Initial results from the first scientific investigation into the benefits of patrolling police using body worn cameras show a marked fall in violent confrontation.
And every dollar spent on the technology saves about $4 on complaints against police, according to research based on the introduction of body cameras in Rialto, California, in 2012.
However, the researchers from the University of Cambridge say the level of data storage from the cameras has the potential to become crippling.
“The velocity and volume of data accumulating in police departments — even if only a fraction of recorded events turn into downloadable recordings for evidentiary purposes — will exponentially grow over time,” said Dr Barak Ariel.
“User licenses, storage space, security costs, maintenance and system upgrades can potentially translate into billions of dollars worldwide.”

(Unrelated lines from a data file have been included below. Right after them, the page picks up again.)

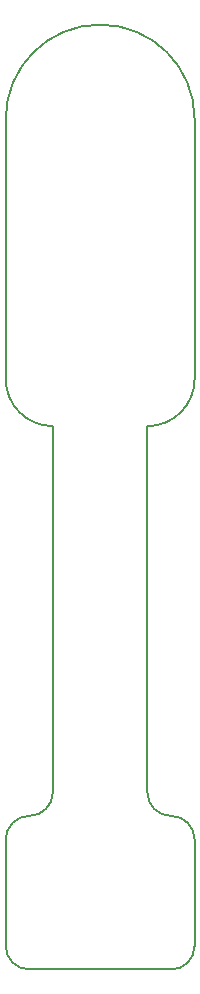
<source format=gm1>
G04 #@! TF.FileFunction,Profile,NP*
%FSLAX46Y46*%
G04 Gerber Fmt 4.6, Leading zero omitted, Abs format (unit mm)*
G04 Created by KiCad (PCBNEW 4.0.6-e0-6349~53~ubuntu16.04.1) date Tue May  9 17:32:05 2017*
%MOMM*%
%LPD*%
G01*
G04 APERTURE LIST*
%ADD10C,0.100000*%
%ADD11C,0.150000*%
G04 APERTURE END LIST*
D10*
D11*
X0Y11000000D02*
X0Y2000000D01*
X16000000Y11000000D02*
X16000000Y2000000D01*
X2000000Y13000000D02*
G75*
G03X4000000Y15000000I0J2000000D01*
G01*
X2000000Y13000000D02*
G75*
G03X0Y11000000I0J-2000000D01*
G01*
X0Y2000000D02*
G75*
G03X2000000Y0I2000000J0D01*
G01*
X14000000Y0D02*
G75*
G03X16000000Y2000000I0J2000000D01*
G01*
X16000000Y11000000D02*
G75*
G03X14000000Y13000000I-2000000J0D01*
G01*
X12000000Y15000000D02*
G75*
G03X14000000Y13000000I2000000J0D01*
G01*
X12000000Y15000000D02*
X12000000Y46000000D01*
X2000000Y0D02*
X14000000Y0D01*
X4000000Y46000000D02*
X4000000Y15000000D01*
X0Y50000000D02*
G75*
G03X4000000Y46000000I4000000J0D01*
G01*
X12000000Y46000000D02*
G75*
G03X16000000Y50000000I0J4000000D01*
G01*
X16000000Y72000000D02*
X16000000Y50000000D01*
X0Y72000000D02*
X0Y50000000D01*
X16000000Y72000000D02*
G75*
G03X0Y72000000I-8000000J0D01*
G01*
M02*

</source>
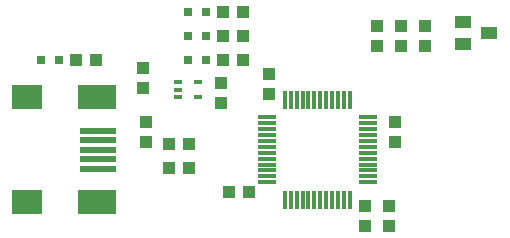
<source format=gbr>
%TF.GenerationSoftware,KiCad,Pcbnew,(6.0.7)*%
%TF.CreationDate,2022-08-30T17:29:13+02:00*%
%TF.ProjectId,bmp_entropia,626d705f-656e-4747-926f-7069612e6b69,rev?*%
%TF.SameCoordinates,Original*%
%TF.FileFunction,Paste,Top*%
%TF.FilePolarity,Positive*%
%FSLAX46Y46*%
G04 Gerber Fmt 4.6, Leading zero omitted, Abs format (unit mm)*
G04 Created by KiCad (PCBNEW (6.0.7)) date 2022-08-30 17:29:13*
%MOMM*%
%LPD*%
G01*
G04 APERTURE LIST*
%ADD10R,1.000000X1.100000*%
%ADD11R,0.800000X0.800000*%
%ADD12R,1.100000X1.000000*%
%ADD13R,1.400000X1.000000*%
%ADD14R,3.100000X0.500000*%
%ADD15R,2.500000X2.000000*%
%ADD16R,3.300000X2.000000*%
%ADD17R,0.800000X0.350000*%
%ADD18R,1.500000X0.300000*%
%ADD19R,0.300000X1.500000*%
G04 APERTURE END LIST*
D10*
%TO.C,R9*%
X144751100Y-95492600D03*
X143051100Y-95492600D03*
%TD*%
D11*
%TO.C,LED1*%
X129157100Y-99556600D03*
X127657100Y-99556600D03*
%TD*%
D10*
%TO.C,C4*%
X136281100Y-101930600D03*
X136281100Y-100230600D03*
%TD*%
%TO.C,C6*%
X155077100Y-111914600D03*
X155077100Y-113614600D03*
%TD*%
D12*
%TO.C,C7*%
X145259100Y-110732600D03*
X143559100Y-110732600D03*
%TD*%
%TO.C,R10*%
X160157100Y-96674600D03*
X160157100Y-98374600D03*
%TD*%
D10*
%TO.C,R7*%
X144751100Y-99556600D03*
X143051100Y-99556600D03*
%TD*%
D11*
%TO.C,LED3*%
X141603100Y-97524600D03*
X140103100Y-97524600D03*
%TD*%
D12*
%TO.C,R1*%
X136535100Y-104802600D03*
X136535100Y-106502600D03*
%TD*%
D13*
%TO.C,Q2*%
X163375100Y-96320600D03*
X163375100Y-98220600D03*
X165575100Y-97270600D03*
%TD*%
D14*
%TO.C,X1*%
X132423100Y-105576600D03*
X132423100Y-106376600D03*
X132423100Y-107176600D03*
X132423100Y-107976600D03*
X132423100Y-108776600D03*
D15*
X126423100Y-111626600D03*
X126423100Y-102726600D03*
D16*
X132323100Y-102726600D03*
X132323100Y-111626600D03*
%TD*%
D10*
%TO.C,C5*%
X142885100Y-101500600D03*
X142885100Y-103200600D03*
%TD*%
%TO.C,R8*%
X144751100Y-97524600D03*
X143051100Y-97524600D03*
%TD*%
%TO.C,R6*%
X132305100Y-99556600D03*
X130605100Y-99556600D03*
%TD*%
D17*
%TO.C,U$2*%
X139241100Y-101446600D03*
X139241100Y-102096600D03*
X139241100Y-102746600D03*
X140941100Y-102746600D03*
X140941100Y-101446600D03*
%TD*%
D11*
%TO.C,LED4*%
X141603100Y-95492600D03*
X140103100Y-95492600D03*
%TD*%
D12*
%TO.C,R11*%
X158125100Y-96674600D03*
X158125100Y-98374600D03*
%TD*%
D10*
%TO.C,R2*%
X140179100Y-106668600D03*
X138479100Y-106668600D03*
%TD*%
%TO.C,C3*%
X156093100Y-98374600D03*
X156093100Y-96674600D03*
%TD*%
%TO.C,C10*%
X157109100Y-111914600D03*
X157109100Y-113614600D03*
%TD*%
D18*
%TO.C,U$1*%
X155263100Y-109926600D03*
X155263100Y-109426600D03*
X155263100Y-108926600D03*
X155263100Y-108426600D03*
X155263100Y-107926600D03*
X155263100Y-107426600D03*
X155263100Y-106926600D03*
X155263100Y-106426600D03*
X155263100Y-105926600D03*
X155263100Y-105426600D03*
X155263100Y-104926600D03*
X155263100Y-104426600D03*
D19*
X153763100Y-102926600D03*
X153263100Y-102926600D03*
X152763100Y-102926600D03*
X152263100Y-102926600D03*
X151763100Y-102926600D03*
X151263100Y-102926600D03*
X150763100Y-102926600D03*
X150263100Y-102926600D03*
X149763100Y-102926600D03*
X149263100Y-102926600D03*
X148763100Y-102926600D03*
X148263100Y-102926600D03*
D18*
X146763100Y-104426600D03*
X146763100Y-104926600D03*
X146763100Y-105426600D03*
X146763100Y-105926600D03*
X146763100Y-106426600D03*
X146763100Y-106926600D03*
X146763100Y-107426600D03*
X146763100Y-107926600D03*
X146763100Y-108426600D03*
X146763100Y-108926600D03*
X146763100Y-109426600D03*
X146763100Y-109926600D03*
D19*
X148263100Y-111426600D03*
X148763100Y-111426600D03*
X149263100Y-111426600D03*
X149763100Y-111426600D03*
X150263100Y-111426600D03*
X150763100Y-111426600D03*
X151263100Y-111426600D03*
X151763100Y-111426600D03*
X152263100Y-111426600D03*
X152763100Y-111426600D03*
X153263100Y-111426600D03*
X153763100Y-111426600D03*
%TD*%
D10*
%TO.C,C9*%
X157617100Y-104802600D03*
X157617100Y-106502600D03*
%TD*%
%TO.C,R3*%
X140179100Y-108700600D03*
X138479100Y-108700600D03*
%TD*%
%TO.C,C8*%
X146949100Y-102438600D03*
X146949100Y-100738600D03*
%TD*%
D11*
%TO.C,LED2*%
X141603100Y-99556600D03*
X140103100Y-99556600D03*
%TD*%
M02*

</source>
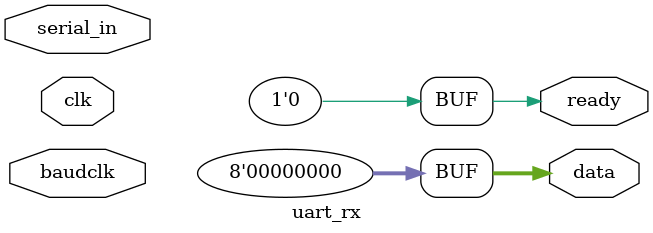
<source format=v>
module uart_rx(clk, baudclk, data, ready, serial_in);

input clk;
input baudclk;
output [7:0] data;
output ready;
input serial_in;

assign ready = 1'b0;
assign data = 8'h00;

endmodule

</source>
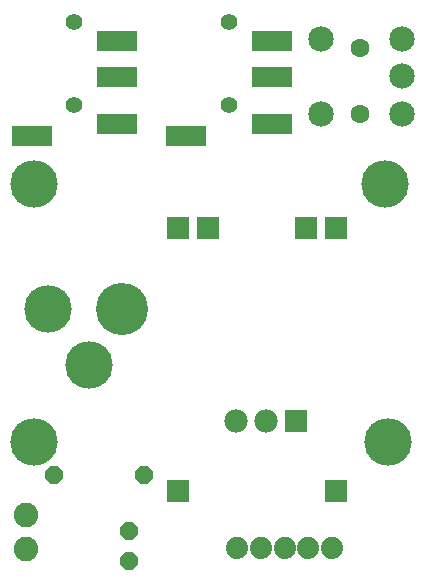
<source format=gts>
G75*
%MOIN*%
%OFA0B0*%
%FSLAX25Y25*%
%IPPOS*%
%LPD*%
%AMOC8*
5,1,8,0,0,1.08239X$1,22.5*
%
%ADD10C,0.15800*%
%ADD11C,0.08200*%
%ADD12C,0.07800*%
%ADD13R,0.07800X0.07800*%
%ADD14OC8,0.06000*%
%ADD15C,0.07400*%
%ADD16R,0.07400X0.07400*%
%ADD17C,0.08477*%
%ADD18C,0.06312*%
%ADD19R,0.13300X0.06800*%
%ADD20C,0.05524*%
%ADD21C,0.17398*%
%ADD22C,0.15824*%
D10*
X0029063Y0057026D03*
X0029063Y0143026D03*
X0146063Y0143026D03*
X0147063Y0057026D03*
D11*
X0026610Y0021310D03*
X0026610Y0032710D03*
D12*
X0096291Y0064152D03*
X0106291Y0064152D03*
D13*
X0116291Y0064152D03*
D14*
X0065638Y0046100D03*
X0060909Y0027234D03*
X0060909Y0017234D03*
X0035638Y0046100D03*
D15*
X0096933Y0021526D03*
X0104807Y0021526D03*
X0112681Y0021526D03*
X0120555Y0021526D03*
X0128429Y0021526D03*
D16*
X0129681Y0040699D03*
X0077181Y0040699D03*
X0077181Y0128199D03*
X0087181Y0128199D03*
X0119681Y0128199D03*
X0129681Y0128199D03*
D17*
X0124629Y0166443D03*
X0124629Y0191443D03*
X0151929Y0191443D03*
X0151929Y0178943D03*
X0151929Y0166443D03*
D18*
X0137929Y0166443D03*
X0137929Y0188443D03*
D19*
X0108360Y0190593D03*
X0108360Y0178781D03*
X0108360Y0163033D03*
X0079860Y0158991D03*
X0056809Y0163033D03*
X0056809Y0178781D03*
X0056809Y0190593D03*
X0028309Y0158991D03*
D20*
X0042559Y0169333D03*
X0042559Y0196892D03*
X0094110Y0196892D03*
X0094110Y0169333D03*
D21*
X0058543Y0101451D03*
D22*
X0047323Y0082553D03*
X0033937Y0101451D03*
M02*

</source>
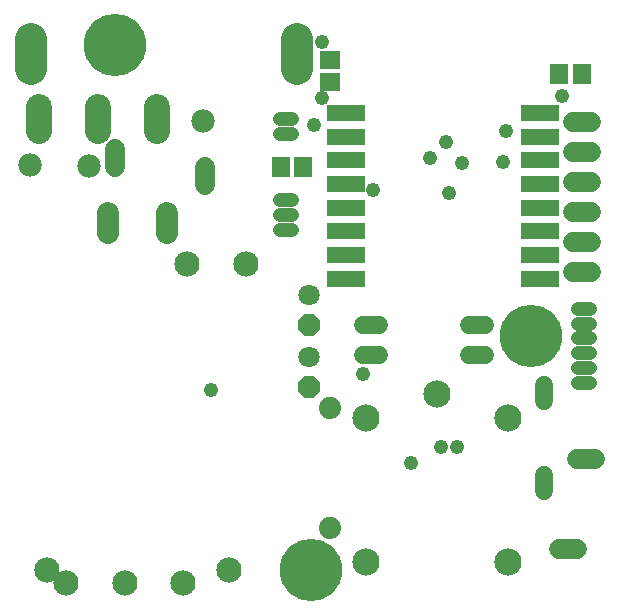
<source format=gts>
G75*
%MOIN*%
%OFA0B0*%
%FSLAX25Y25*%
%IPPOS*%
%LPD*%
%AMOC8*
5,1,8,0,0,1.08239X$1,22.5*
%
%ADD10C,0.06000*%
%ADD11C,0.09068*%
%ADD12C,0.04769*%
%ADD13C,0.10800*%
%ADD14C,0.06800*%
%ADD15C,0.08400*%
%ADD16OC8,0.07100*%
%ADD17C,0.07100*%
%ADD18C,0.07296*%
%ADD19C,0.07400*%
%ADD20R,0.12611X0.05524*%
%ADD21R,0.05918X0.07099*%
%ADD22R,0.07099X0.05918*%
%ADD23C,0.08600*%
%ADD24C,0.04800*%
%ADD25C,0.20800*%
%ADD26C,0.07800*%
D10*
X0119513Y0084208D02*
X0124713Y0084208D01*
X0124713Y0094208D02*
X0119513Y0094208D01*
X0154713Y0094208D02*
X0159913Y0094208D01*
X0159913Y0084208D02*
X0154713Y0084208D01*
X0179717Y0074285D02*
X0179717Y0069085D01*
X0179717Y0044285D02*
X0179717Y0039085D01*
D11*
X0167764Y0015201D03*
X0120520Y0015201D03*
X0120520Y0063232D03*
X0144142Y0071106D03*
X0167764Y0063232D03*
D12*
X0190969Y0075059D02*
X0194937Y0075059D01*
X0194937Y0079980D02*
X0190969Y0079980D01*
X0190969Y0084902D02*
X0194937Y0084902D01*
X0194937Y0089823D02*
X0190969Y0089823D01*
X0190969Y0094744D02*
X0194937Y0094744D01*
X0194937Y0099665D02*
X0190969Y0099665D01*
X0095583Y0125925D02*
X0091614Y0125925D01*
X0091614Y0130846D02*
X0095583Y0130846D01*
X0095583Y0135768D02*
X0091614Y0135768D01*
X0091657Y0158039D02*
X0095626Y0158039D01*
X0095626Y0162961D02*
X0091657Y0162961D01*
D13*
X0097300Y0179638D02*
X0097300Y0189638D01*
X0008700Y0189638D02*
X0008700Y0179638D01*
D14*
X0036591Y0152776D02*
X0036591Y0146776D01*
X0066591Y0146776D02*
X0066591Y0140776D01*
X0189335Y0141937D02*
X0195335Y0141937D01*
X0195335Y0131937D02*
X0189335Y0131937D01*
X0189335Y0121937D02*
X0195335Y0121937D01*
X0195335Y0111937D02*
X0189335Y0111937D01*
X0189335Y0151937D02*
X0195335Y0151937D01*
X0195335Y0161937D02*
X0189335Y0161937D01*
X0190799Y0049630D02*
X0196799Y0049630D01*
X0190799Y0019630D02*
X0184799Y0019630D01*
D15*
X0013933Y0012480D03*
X0020287Y0008138D03*
X0039972Y0008138D03*
X0059264Y0008138D03*
X0074563Y0012480D03*
X0080524Y0114437D03*
X0060839Y0114437D03*
D16*
X0101228Y0094370D03*
X0101335Y0073543D03*
D17*
X0101335Y0083543D03*
X0101228Y0104370D03*
D18*
X0054091Y0124980D02*
X0054091Y0131476D01*
X0034406Y0131476D02*
X0034406Y0124980D01*
D19*
X0108465Y0066736D03*
X0108465Y0026736D03*
D20*
X0113764Y0109740D03*
X0113764Y0117614D03*
X0113764Y0125488D03*
X0113764Y0133362D03*
X0113764Y0141236D03*
X0113764Y0149110D03*
X0113764Y0156984D03*
X0113764Y0164858D03*
X0178331Y0164858D03*
X0178331Y0156984D03*
X0178331Y0149110D03*
X0178331Y0141236D03*
X0178331Y0133362D03*
X0178331Y0125488D03*
X0178331Y0117614D03*
X0178331Y0109740D03*
D21*
X0184787Y0177961D03*
X0192268Y0177961D03*
X0099496Y0147055D03*
X0092016Y0147055D03*
D22*
X0108264Y0175232D03*
X0108264Y0182713D03*
D23*
X0050818Y0166817D02*
X0050818Y0159017D01*
X0031118Y0159017D02*
X0031118Y0166817D01*
X0011418Y0166817D02*
X0011418Y0159017D01*
D24*
X0068865Y0072600D03*
X0119265Y0078000D03*
X0145365Y0053700D03*
X0150765Y0053700D03*
X0135465Y0048300D03*
X0148065Y0138300D03*
X0152256Y0148307D03*
X0147165Y0155400D03*
X0141765Y0150000D03*
X0122865Y0139200D03*
X0103065Y0160800D03*
X0105765Y0169800D03*
X0105765Y0188700D03*
X0166965Y0159000D03*
X0166020Y0148639D03*
X0185865Y0170700D03*
D25*
X0175331Y0090594D03*
X0101941Y0012551D03*
X0036866Y0187445D03*
D26*
X0066031Y0162413D03*
X0028156Y0147187D03*
X0008348Y0147457D03*
M02*

</source>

In Australia, NSW Police are getting the latest technology in a $4 million project over the next few years to give body cameras to patrolling officers.
And this week Northern Territory police started a three-month trial recording high-definition video and audio from of body-worn cameras.
Researchers say the knowledge that events are being recorded creates a self-awareness in all participants during police interactions.
This turns body-worn video into a preventative treatment, causing people to change their behaviour in response to an awareness of surveillance by cameras.
During the 12-month Rialto experiment, use-of-force by officers wearing cameras fell by 59% and reports against officers dropped by 87%.
However, the research team says the Rialto experiment is only the first step on a long road of evidence-gathering.
In the US, President Obama promised to spend $75 million on body-worn cameras to try to restore faith in police forces after the killing of several unarmed black men.
The University of Cambridge researchers are currently replicating the Rialto experiment with 30 police forces across the world, from the West Yorkshire force in the UK to forces in the US and Uruguay.
The findings are expected to be announced in July 2015.
“Historically, courtroom testimonies of response officers have carried tremendous weight, but prevalence of video might lead to reluctance to prosecute when there is no evidence from body-worn-cameras to corroborate the testimony of an officer, or even a victim,” said Ariel.
“Body-worn-video has the potential to improve police legitimacy and enhance democracy, not least by calming situations on the front line of policing to prevent the pain and damage caused by unnecessary escalations of volatile situations. But there are substantial effects of body-worn-video that can potentially offset the benefits which future research needs to explore.”
The researchers urge police forces considering implementing body-worn-cameras to contact them for guidance.
The initial results of the study, “The Effect of Police Body-Worn Cameras on Use of Force and Citizens’ Complaints Against the Police: A Randomised Controlled Trial”, is reported in the Journal of Quantitative Criminology.